I hope you like the end result of this build, i am new to instructables so you can expect some older builds of mine to be posted in the future.
-TPA 3316 2*50W RMS, 100W RMS systempower.
- 24v amplifier.
-Step up dc converter 12v to 24v.
-BNS audio E12 120W RMS 2 way system.
- From a BNS e12 monitor set.
- Crossover pcbs with a crossover frequency of 5000Hz.
-5v bluetooth module.
- With built in battery.
- can be charged with the built in 12v to 5v dc converter.
-12v 7 ampère maintenance free lead gel battery .
-Built in DC chargingsocket with charging cable.
-LCD volt meter.
-CO2 lasered backpanel of brushed stainless steel.
- 12v led light around the backpanel.
- 1 iluminated main switch and 4 switches for secondary functions, all labeled.
-Vulkanfiber Bussemer suitcase from the 50's.
-Speakercanvas to protect the drivers and tweeters.
-Enforcing frame of MDF on the insides.
-Two separate speaker cabinets inside, lined with acoustic dampening fabric.
-Playing time: inbetween 10 and 15 hours on 60% volume.
-Weight: 9,9 kilo.
Step 1: Building
Unfortunately i didn't document the whole building proces but i will describe some tips for constructing a similar project.
-Drill and an array of drill bits
-Array of screwdrivers
Choose a suitcase
These kind of suitcases can be hard to find today but by looking on ebay or local second hand shops you can usually find one at a reasonable price. Regarding the suitcase a couple of things are important.
-Ofcourse you gotta like the patina and style of the suitcase.
-The suitcase needs to be sturdy enough to support all the internal components, the Drivers in particular.
-The material of the suitcase needs to be workable. It shouldnt tear or shred if you drill or saw through it. Cuts need to be clean.
-Make sure the speakers have enough support when built in the suitcase to make sure they don't vibrate and distort sound and to not let the weight of the drivers rip the suitcase apart. To accomplish this i mounted an additional piece of 10 mm MDF inside of the suitcase and secured it with bolts and nuts. Make sure to leave enough room for wires and connections when the MDF board is this thick.

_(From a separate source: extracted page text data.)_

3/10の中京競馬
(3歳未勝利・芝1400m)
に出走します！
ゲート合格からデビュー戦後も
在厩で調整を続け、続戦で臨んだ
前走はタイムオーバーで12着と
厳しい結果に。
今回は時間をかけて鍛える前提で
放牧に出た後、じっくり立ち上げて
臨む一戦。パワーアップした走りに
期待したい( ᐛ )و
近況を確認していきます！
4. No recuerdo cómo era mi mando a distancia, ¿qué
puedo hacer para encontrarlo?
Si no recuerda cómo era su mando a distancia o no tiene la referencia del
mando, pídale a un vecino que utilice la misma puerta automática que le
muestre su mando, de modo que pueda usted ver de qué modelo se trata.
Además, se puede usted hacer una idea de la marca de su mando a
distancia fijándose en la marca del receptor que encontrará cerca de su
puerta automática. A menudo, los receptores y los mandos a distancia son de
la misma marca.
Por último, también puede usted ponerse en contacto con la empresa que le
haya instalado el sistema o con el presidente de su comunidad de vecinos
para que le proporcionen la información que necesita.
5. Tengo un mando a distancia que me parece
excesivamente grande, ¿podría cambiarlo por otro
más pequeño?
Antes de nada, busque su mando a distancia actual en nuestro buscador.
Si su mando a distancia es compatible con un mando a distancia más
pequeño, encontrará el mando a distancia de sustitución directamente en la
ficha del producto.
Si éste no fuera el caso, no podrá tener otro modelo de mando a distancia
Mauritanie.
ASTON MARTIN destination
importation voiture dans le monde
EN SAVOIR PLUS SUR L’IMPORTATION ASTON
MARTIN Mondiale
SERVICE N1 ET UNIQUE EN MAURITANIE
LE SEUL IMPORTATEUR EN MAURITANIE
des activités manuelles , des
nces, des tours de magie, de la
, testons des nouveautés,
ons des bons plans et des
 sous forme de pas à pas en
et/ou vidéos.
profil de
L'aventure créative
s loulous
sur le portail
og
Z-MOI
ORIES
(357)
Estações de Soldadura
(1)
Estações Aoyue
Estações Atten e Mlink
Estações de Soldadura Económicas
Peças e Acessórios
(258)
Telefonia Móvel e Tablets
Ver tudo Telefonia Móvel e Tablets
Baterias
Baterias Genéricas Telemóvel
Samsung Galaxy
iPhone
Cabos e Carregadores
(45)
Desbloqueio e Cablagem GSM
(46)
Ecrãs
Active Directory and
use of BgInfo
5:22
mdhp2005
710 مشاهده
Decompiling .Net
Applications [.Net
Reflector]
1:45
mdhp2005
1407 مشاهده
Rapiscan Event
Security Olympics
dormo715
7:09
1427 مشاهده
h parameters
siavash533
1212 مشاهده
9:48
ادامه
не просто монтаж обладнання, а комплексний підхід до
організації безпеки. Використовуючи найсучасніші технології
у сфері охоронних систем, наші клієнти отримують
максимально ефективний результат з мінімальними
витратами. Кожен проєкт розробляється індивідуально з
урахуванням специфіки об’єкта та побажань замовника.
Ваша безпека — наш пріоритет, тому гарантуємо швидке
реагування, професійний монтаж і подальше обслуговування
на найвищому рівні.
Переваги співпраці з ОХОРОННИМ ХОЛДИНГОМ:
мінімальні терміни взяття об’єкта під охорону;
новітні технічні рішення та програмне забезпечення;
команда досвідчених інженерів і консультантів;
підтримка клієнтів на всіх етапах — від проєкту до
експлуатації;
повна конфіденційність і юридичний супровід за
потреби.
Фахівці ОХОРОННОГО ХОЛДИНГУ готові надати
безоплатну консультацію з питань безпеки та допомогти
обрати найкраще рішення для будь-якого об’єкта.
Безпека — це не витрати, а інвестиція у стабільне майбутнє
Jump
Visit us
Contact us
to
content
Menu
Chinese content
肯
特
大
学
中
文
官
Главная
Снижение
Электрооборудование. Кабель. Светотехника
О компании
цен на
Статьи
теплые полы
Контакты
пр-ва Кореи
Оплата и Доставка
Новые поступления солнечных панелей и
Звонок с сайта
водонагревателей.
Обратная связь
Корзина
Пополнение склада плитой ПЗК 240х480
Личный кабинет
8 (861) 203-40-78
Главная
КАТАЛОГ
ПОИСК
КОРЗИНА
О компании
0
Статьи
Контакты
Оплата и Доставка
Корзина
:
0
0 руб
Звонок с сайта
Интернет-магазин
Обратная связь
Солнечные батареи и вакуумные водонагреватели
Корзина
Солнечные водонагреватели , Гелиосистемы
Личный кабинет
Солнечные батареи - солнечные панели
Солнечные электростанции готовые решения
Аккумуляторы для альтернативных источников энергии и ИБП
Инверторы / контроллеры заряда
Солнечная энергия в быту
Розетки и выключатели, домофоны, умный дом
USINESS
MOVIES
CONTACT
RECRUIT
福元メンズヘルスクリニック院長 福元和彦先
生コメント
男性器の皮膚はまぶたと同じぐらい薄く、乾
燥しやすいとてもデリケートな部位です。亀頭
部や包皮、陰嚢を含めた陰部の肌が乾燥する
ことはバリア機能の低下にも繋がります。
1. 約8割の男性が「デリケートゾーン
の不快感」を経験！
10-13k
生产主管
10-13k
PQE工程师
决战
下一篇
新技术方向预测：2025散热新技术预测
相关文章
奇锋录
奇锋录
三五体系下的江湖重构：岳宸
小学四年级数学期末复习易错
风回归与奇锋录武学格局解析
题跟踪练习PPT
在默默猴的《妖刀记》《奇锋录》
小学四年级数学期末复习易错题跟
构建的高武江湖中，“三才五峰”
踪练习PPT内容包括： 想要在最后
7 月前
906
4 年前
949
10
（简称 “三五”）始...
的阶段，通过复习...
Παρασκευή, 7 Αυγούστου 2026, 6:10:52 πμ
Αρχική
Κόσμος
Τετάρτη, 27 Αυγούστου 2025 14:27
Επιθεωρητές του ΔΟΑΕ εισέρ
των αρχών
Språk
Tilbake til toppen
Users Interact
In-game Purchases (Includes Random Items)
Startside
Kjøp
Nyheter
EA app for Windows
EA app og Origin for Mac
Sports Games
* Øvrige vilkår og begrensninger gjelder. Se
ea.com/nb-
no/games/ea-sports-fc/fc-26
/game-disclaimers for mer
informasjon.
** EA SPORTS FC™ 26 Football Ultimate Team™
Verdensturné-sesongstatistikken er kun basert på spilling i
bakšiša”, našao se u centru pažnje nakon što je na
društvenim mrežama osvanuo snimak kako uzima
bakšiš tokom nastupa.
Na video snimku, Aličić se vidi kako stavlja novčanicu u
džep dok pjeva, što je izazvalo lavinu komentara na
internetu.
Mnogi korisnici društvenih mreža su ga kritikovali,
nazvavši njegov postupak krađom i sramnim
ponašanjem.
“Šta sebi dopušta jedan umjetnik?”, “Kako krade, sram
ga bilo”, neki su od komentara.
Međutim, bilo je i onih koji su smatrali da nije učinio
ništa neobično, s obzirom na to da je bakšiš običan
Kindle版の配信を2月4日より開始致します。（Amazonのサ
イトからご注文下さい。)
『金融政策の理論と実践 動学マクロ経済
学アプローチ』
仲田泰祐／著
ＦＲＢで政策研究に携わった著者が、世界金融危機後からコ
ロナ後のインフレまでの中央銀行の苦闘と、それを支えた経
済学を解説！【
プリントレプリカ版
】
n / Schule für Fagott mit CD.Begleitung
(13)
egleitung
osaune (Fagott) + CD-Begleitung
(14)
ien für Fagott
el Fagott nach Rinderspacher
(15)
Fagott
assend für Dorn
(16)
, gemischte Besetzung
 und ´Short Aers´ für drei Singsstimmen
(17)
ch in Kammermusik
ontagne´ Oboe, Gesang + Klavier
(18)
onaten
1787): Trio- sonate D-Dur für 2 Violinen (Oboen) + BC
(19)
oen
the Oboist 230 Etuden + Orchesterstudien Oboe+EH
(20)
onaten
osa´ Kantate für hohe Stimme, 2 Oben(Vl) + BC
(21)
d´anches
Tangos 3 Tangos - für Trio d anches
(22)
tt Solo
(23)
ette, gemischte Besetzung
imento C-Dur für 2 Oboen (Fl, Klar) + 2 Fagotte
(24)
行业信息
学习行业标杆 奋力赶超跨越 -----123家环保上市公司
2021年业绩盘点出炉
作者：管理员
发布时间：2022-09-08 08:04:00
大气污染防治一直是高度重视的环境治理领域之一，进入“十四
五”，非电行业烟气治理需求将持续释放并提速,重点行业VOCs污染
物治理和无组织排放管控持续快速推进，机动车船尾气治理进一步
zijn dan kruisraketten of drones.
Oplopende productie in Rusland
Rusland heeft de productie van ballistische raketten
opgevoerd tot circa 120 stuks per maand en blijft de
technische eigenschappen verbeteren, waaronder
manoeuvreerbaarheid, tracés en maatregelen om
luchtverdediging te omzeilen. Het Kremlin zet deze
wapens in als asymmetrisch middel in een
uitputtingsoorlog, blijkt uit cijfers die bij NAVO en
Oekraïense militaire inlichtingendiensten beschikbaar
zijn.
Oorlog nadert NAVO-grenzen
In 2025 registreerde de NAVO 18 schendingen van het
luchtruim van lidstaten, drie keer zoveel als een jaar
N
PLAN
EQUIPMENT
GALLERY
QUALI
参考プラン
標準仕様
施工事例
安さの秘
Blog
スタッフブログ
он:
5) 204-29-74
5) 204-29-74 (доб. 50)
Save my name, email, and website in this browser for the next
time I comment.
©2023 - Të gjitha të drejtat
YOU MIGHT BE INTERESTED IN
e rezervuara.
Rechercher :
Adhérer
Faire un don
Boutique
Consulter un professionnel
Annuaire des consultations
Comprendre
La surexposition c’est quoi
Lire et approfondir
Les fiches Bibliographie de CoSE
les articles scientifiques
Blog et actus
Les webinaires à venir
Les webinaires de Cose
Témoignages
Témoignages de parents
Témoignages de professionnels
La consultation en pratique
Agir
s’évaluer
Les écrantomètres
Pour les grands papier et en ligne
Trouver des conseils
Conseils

-Just saw the MDF to a similar size of the suitcase insides and you can start by drilling and sawing holes in the MDF and later trace them over on the Suitcase to make the same cuts and holes aswell. If you trace them well the MDF and suitcase will correspond. You may or may not need to do some finishing touches with a file
-Lay out and think about the wire schematics before you start to solder and mount everything in. Make sure al the parts get a logical and convenient place inside the compartment.
-Make sure you can always get to all the parts if they need to be replaced. Nothing is more frustrating than having to demolish parts of the enclosure to get to a broken component or a loose wire. I did this by glueing the bottom and right MDF pieces in place but leaving the left piece loose. If you make sure to perfectly replicate the compartment dimensions this left piece can be held in its place just by the friction alone. With this method i can also easily slide out the battery if it is damaged.
Assembling wire connections
-Assemble wire and component connections that will hold. Take good care in soldering and use heat shrink sleeves. To alltogether avoid taking your build apart make sure you use good connectors and take your time with soldering everything together.
Making a backplate
Most people don't have access to a CO2 laser to cut stainless steel backplates. So i would advise to get a metal connector dish like these. If you get a blank dish you can easily drill and file out the holes needed for all the controls.
Step 2: Inside
These are some more pictures of the finished product from the inside. As you can see the suitcase consists of two acoustic chambers for each driver and a electrical compartment.